At the heart of the system is a video camera attached to software that tracks the placement of red LEDs worn by the dancer. This tracking software, as well as all of the video output code was written in the Java-based Processing environment. When the video camera ‘sees’ red locations in a given video frame, it will record the X and Y position of those points and use that data to create a red circles in those locations. X and Y positions are also sent to Max/MSP as input to a granular synthesis module. Both the processing patch and the Max/MSP patch contain many parameters that change throughout the piece based on the section. Some of these video parameters include red threshold (how bright a pixel has to be to be recognized), dot size, dot fill (whether the circles are solid or empty), fade time, whether or not the dots are connected with blue lines, etc. Some of the audio parameters include which sound file is put through granular synthesis, granule pitch, granule length, pan, volume, delay, reverb time, etc.

Each section contains different parameter values for sound and video. These values are stored in Max/MSP in a ‘preset’ object. Whenever a section change is triggered, the parameter values continuously ramp to their new values over a specified time. The video parameters are sent from Max/MSP back into the Processing patch. All communication between Max/MSP and Processing uses the MaxLink library.

Every time the camera recognizes a red pixel there will be accompanying sound and video. While this connection is defined at a low level within each individual video frame, the relation between movement, video and sound remains strong as you look at larger gestures made by the performer. If the dancer were to wave one LED from the upper left corner down to the bottom right, we would see video data precisely following the movement and creating a spatial representation of the temporal motion that eventually fades away. The sound accompanying this, though made up of individual granules, would still sound like one coherent unit, because the individual granules would be close together both in time and in the original sound file producing the granules.

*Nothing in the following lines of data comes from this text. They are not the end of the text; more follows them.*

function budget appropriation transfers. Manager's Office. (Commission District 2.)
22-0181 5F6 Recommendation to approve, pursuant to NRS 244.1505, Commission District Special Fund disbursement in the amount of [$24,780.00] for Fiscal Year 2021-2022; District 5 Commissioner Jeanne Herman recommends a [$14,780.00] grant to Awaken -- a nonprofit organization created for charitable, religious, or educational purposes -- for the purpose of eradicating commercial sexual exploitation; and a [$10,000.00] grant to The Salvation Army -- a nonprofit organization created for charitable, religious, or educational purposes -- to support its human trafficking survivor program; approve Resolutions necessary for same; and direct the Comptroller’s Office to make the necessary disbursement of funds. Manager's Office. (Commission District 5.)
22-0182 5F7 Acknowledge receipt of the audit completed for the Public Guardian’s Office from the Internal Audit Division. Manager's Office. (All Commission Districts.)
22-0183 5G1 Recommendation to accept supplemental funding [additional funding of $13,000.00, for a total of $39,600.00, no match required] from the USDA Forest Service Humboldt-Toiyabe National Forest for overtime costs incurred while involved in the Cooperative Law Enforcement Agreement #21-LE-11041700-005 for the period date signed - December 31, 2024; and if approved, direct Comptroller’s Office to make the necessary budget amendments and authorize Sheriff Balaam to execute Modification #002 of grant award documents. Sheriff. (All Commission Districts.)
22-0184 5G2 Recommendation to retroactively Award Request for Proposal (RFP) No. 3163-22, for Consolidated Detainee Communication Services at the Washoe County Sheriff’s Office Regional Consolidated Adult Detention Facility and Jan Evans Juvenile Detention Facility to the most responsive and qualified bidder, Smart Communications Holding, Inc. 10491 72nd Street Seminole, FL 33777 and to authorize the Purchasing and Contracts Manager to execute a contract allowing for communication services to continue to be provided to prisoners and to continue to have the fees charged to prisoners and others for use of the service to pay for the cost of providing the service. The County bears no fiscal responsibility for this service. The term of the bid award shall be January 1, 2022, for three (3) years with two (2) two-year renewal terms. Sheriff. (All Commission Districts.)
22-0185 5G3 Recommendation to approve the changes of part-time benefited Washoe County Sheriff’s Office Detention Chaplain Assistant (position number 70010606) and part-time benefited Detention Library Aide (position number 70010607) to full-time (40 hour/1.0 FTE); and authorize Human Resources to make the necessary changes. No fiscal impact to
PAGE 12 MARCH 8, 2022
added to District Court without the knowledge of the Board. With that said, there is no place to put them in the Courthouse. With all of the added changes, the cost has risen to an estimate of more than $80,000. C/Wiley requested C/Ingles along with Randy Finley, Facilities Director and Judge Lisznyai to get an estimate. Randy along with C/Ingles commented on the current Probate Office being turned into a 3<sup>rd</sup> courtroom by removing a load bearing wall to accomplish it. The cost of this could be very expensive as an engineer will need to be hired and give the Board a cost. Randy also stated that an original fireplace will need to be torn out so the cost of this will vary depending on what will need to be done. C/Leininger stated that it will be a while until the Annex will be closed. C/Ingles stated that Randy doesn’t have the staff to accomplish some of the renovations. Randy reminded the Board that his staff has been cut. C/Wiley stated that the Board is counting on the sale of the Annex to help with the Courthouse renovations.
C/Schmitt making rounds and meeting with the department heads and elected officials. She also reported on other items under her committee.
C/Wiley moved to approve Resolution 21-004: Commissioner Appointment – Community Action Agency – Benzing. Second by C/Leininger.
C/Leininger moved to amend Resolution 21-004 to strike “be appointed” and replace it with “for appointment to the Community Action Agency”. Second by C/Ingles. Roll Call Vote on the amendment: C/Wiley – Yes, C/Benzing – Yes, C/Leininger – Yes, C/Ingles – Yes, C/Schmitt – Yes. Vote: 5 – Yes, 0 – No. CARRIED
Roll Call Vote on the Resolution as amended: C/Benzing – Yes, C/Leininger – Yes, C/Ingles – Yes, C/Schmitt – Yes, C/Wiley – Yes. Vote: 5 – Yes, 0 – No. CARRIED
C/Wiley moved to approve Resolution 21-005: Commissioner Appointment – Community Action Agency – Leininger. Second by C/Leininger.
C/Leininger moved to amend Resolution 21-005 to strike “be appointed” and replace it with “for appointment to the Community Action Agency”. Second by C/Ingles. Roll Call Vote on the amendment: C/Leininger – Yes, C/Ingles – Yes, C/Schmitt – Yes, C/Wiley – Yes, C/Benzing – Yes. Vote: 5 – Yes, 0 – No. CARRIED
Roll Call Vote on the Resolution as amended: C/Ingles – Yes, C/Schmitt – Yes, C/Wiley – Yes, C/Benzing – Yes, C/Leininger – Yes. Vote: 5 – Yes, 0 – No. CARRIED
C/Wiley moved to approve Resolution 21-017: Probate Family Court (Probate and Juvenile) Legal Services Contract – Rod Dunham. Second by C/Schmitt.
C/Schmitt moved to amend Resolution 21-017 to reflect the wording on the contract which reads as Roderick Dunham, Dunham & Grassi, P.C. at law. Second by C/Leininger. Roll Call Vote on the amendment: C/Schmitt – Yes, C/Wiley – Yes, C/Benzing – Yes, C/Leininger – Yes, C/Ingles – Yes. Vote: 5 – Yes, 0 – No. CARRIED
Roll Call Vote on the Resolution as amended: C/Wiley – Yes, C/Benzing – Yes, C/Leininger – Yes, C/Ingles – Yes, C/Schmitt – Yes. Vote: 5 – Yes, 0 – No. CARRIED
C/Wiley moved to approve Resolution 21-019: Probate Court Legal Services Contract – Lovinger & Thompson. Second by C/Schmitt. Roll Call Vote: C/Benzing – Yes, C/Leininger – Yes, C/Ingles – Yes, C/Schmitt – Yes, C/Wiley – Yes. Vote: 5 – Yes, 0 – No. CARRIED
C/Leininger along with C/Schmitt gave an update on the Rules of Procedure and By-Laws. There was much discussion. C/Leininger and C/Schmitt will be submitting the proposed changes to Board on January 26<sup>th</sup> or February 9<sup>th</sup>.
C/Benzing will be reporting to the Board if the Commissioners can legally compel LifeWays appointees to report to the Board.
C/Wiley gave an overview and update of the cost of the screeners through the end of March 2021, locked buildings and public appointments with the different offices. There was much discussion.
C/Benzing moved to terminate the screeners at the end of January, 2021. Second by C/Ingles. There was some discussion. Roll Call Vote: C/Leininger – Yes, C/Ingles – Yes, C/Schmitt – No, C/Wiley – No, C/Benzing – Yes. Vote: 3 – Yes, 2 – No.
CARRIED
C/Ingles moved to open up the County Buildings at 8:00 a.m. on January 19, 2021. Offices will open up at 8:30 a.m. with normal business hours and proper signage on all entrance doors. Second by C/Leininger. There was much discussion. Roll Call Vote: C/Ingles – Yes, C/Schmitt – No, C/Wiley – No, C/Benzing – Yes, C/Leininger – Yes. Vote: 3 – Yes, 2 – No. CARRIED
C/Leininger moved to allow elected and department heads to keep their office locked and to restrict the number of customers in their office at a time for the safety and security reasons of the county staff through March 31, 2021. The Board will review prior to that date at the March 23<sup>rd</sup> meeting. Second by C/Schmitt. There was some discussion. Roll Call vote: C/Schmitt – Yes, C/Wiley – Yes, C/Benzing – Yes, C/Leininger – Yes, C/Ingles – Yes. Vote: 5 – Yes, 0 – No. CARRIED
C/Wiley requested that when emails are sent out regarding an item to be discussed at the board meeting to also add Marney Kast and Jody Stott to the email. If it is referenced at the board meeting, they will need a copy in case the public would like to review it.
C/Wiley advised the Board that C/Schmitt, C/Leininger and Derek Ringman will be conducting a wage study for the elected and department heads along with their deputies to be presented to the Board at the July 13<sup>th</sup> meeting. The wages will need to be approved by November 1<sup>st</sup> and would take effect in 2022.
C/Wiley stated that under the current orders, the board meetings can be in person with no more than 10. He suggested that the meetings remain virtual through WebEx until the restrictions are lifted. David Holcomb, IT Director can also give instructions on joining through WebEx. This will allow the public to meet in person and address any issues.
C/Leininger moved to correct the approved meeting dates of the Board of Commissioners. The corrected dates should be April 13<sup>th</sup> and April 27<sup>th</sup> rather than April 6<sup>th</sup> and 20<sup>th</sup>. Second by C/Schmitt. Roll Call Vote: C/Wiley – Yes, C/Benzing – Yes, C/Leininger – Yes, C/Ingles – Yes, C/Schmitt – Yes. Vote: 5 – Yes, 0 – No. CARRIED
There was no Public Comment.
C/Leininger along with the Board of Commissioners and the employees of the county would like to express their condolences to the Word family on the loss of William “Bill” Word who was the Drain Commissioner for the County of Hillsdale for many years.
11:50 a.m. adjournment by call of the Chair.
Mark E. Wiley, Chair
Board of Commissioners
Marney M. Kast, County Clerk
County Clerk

Finally, it should be noted that the camera recognizes the red of the LEDs, but there is also video data projecting red back into the video camera’s field of vision. Generally, the camera can distinguish between red LEDs and red projection because the LED’s are brighter. However, if the video parameter for ‘red threshold’ is brought lower, the computer will begin to see red of the dimmer projections. Once this happens, we begin to get a feedback loop, because the camera sees it’s own projection and projects more red back into the corresponding location. Video data will continue to be produced on the screen even in the dancer’s absence. Thus, the motion of the dancer does not necessarily have a one-to-one correspondence with the video and sound produced.